[EXTRACTED RECORDS]:
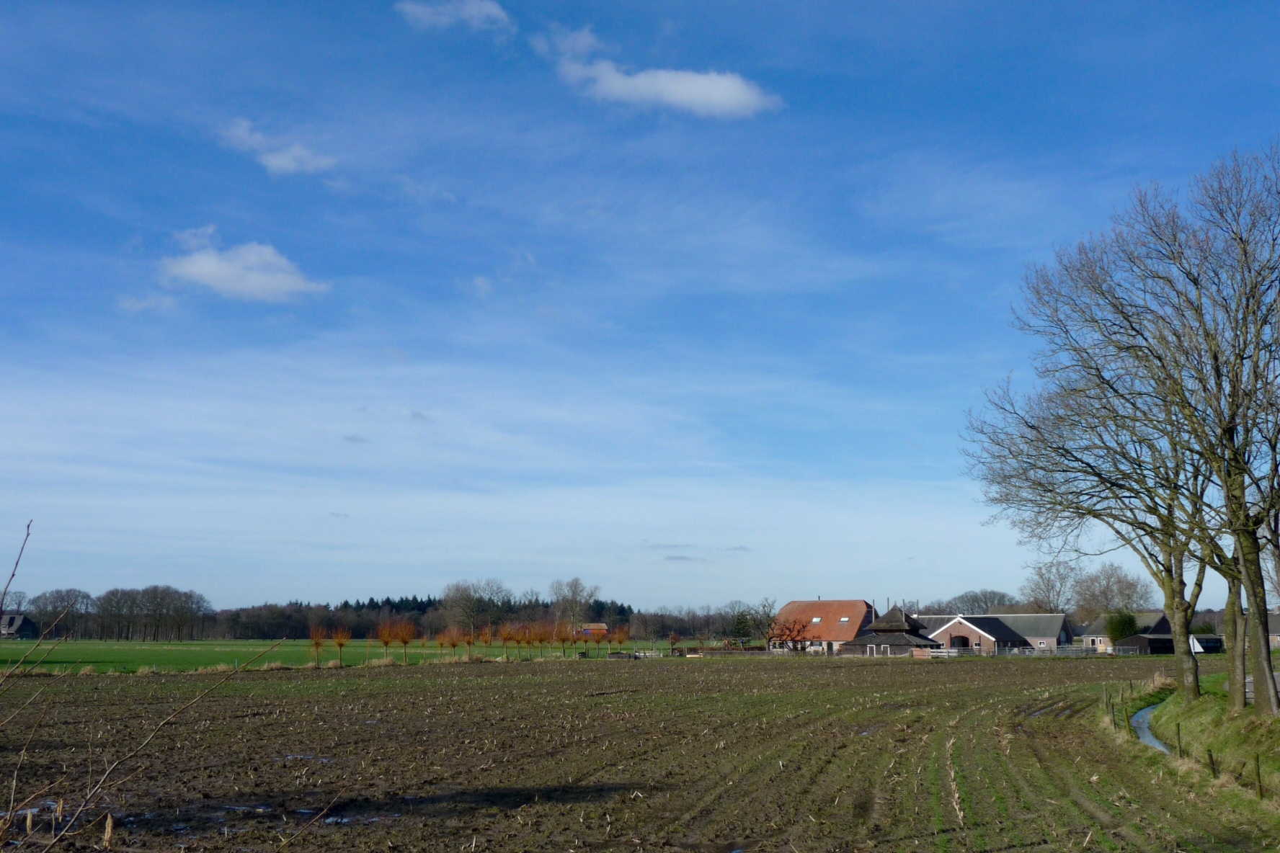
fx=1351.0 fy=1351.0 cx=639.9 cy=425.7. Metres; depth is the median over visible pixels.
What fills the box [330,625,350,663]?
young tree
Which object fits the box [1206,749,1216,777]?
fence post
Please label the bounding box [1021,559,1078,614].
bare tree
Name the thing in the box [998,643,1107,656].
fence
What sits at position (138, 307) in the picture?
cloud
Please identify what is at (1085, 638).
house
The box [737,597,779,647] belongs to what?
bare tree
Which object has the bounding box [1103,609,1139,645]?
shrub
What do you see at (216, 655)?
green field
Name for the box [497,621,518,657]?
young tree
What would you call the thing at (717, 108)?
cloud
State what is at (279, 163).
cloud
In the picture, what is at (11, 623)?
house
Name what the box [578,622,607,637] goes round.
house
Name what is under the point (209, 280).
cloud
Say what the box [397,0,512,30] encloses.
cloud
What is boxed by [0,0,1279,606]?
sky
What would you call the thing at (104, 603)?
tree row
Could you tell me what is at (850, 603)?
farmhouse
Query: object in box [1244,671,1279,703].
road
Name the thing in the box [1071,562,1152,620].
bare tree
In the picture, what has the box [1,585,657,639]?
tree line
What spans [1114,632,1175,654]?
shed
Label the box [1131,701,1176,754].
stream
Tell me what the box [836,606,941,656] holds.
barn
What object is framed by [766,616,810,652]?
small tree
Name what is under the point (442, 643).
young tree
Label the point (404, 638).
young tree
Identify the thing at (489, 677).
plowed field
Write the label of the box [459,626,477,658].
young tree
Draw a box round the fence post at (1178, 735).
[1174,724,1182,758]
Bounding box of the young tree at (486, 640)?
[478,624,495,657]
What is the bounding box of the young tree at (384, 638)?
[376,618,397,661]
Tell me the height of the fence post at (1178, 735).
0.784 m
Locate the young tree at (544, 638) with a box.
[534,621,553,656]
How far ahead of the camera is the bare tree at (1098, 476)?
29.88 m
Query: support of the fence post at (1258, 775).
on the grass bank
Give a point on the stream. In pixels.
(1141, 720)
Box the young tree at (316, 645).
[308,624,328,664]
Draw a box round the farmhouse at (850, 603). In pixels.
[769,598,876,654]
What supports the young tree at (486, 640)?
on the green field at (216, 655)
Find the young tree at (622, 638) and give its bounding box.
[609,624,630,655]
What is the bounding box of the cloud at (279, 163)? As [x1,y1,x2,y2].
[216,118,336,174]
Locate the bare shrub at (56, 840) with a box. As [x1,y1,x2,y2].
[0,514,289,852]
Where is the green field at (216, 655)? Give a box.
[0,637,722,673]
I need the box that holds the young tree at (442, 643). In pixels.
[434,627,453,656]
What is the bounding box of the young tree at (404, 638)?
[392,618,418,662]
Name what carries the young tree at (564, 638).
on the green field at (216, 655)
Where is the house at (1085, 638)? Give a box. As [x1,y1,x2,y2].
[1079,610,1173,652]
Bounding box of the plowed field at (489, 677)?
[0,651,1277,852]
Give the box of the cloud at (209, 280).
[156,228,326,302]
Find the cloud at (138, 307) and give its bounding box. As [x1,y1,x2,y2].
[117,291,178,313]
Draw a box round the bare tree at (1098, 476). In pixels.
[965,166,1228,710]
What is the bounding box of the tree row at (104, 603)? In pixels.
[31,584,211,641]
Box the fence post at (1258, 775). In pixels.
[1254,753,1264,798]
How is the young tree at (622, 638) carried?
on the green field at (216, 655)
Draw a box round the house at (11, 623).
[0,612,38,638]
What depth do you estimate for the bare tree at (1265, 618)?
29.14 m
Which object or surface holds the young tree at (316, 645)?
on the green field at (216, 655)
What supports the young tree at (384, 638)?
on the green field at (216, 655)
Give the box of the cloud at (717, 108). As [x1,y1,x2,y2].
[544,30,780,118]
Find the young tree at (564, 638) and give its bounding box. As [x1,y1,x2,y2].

[WORK REQUEST]:
In repeating the entries, exclude the pictures and alter nothing else.

[RESULT FOR THIS EXERCISE]:
fx=1351.0 fy=1351.0 cx=639.9 cy=425.7. Metres; depth is the median over visible pixels.
What fills the box [330,625,350,663]?
young tree
Which object fits the box [1206,749,1216,777]?
fence post
Please label the bounding box [1021,559,1078,614].
bare tree
Name the thing in the box [998,643,1107,656].
fence
What sits at position (138, 307) in the picture?
cloud
Please identify what is at (1085, 638).
house
The box [737,597,779,647] belongs to what?
bare tree
Which object has the bounding box [1103,609,1139,645]?
shrub
What do you see at (216, 655)?
green field
Name for the box [497,621,518,657]?
young tree
What would you call the thing at (717, 108)?
cloud
State what is at (279, 163).
cloud
In the picture, what is at (11, 623)?
house
Name what the box [578,622,607,637] goes round.
house
Name what is under the point (209, 280).
cloud
Say what the box [397,0,512,30] encloses.
cloud
What is boxed by [0,0,1279,606]?
sky
What would you call the thing at (104, 603)?
tree row
Could you tell me what is at (850, 603)?
farmhouse
Query: object in box [1244,671,1279,703].
road
Name the thing in the box [1071,562,1152,620].
bare tree
In the picture, what has the box [1,585,657,639]?
tree line
What spans [1114,632,1175,654]?
shed
Label the box [1131,701,1176,754].
stream
Tell me what the box [836,606,941,656] holds.
barn
What object is framed by [766,616,810,652]?
small tree
Name what is under the point (442, 643).
young tree
Label the point (404, 638).
young tree
Identify the thing at (489, 677).
plowed field
Write the label of the box [459,626,477,658].
young tree
Draw a box round the fence post at (1178, 735).
[1174,724,1182,758]
Bounding box of the young tree at (486, 640)?
[478,624,495,657]
What is the bounding box of the young tree at (384, 638)?
[376,618,397,661]
Tell me the height of the fence post at (1178, 735).
0.784 m
Locate the young tree at (544, 638) with a box.
[534,621,553,656]
How far ahead of the camera is the bare tree at (1098, 476)?
29.88 m
Query: support of the fence post at (1258, 775).
on the grass bank
Give a point on the stream. In pixels.
(1141, 720)
Box the young tree at (316, 645).
[308,624,328,664]
Draw a box round the farmhouse at (850, 603). In pixels.
[769,598,876,654]
What supports the young tree at (486, 640)?
on the green field at (216, 655)
Find the young tree at (622, 638) and give its bounding box.
[609,624,630,655]
What is the bounding box of the cloud at (279, 163)? As [x1,y1,x2,y2].
[216,118,336,174]
Locate the bare shrub at (56, 840) with a box. As [x1,y1,x2,y2].
[0,514,289,852]
Where is the green field at (216, 655)? Give a box.
[0,637,722,673]
I need the box that holds the young tree at (442, 643). In pixels.
[434,627,453,656]
What is the bounding box of the young tree at (404, 638)?
[392,618,418,662]
Name what carries the young tree at (564, 638).
on the green field at (216, 655)
Where is the house at (1085, 638)? Give a box. As [x1,y1,x2,y2].
[1079,610,1173,652]
Bounding box of the plowed field at (489, 677)?
[0,651,1277,852]
Give the box of the cloud at (209, 280).
[156,228,326,302]
Find the cloud at (138, 307) and give its bounding box. As [x1,y1,x2,y2].
[117,291,178,313]
Draw a box round the bare tree at (1098, 476). In pixels.
[965,166,1228,710]
What is the bounding box of the tree row at (104, 603)? In pixels.
[31,584,211,641]
Box the fence post at (1258, 775). In pixels.
[1254,753,1264,798]
How is the young tree at (622, 638) carried?
on the green field at (216, 655)
Draw a box round the house at (11, 623).
[0,612,38,638]
What depth do you estimate for the bare tree at (1265, 618)?
29.14 m
Which object or surface holds the young tree at (316, 645)?
on the green field at (216, 655)
What supports the young tree at (384, 638)?
on the green field at (216, 655)
Give the box of the cloud at (717, 108). As [x1,y1,x2,y2].
[544,30,780,118]
Find the young tree at (564, 638) and give its bounding box. As [x1,y1,x2,y2].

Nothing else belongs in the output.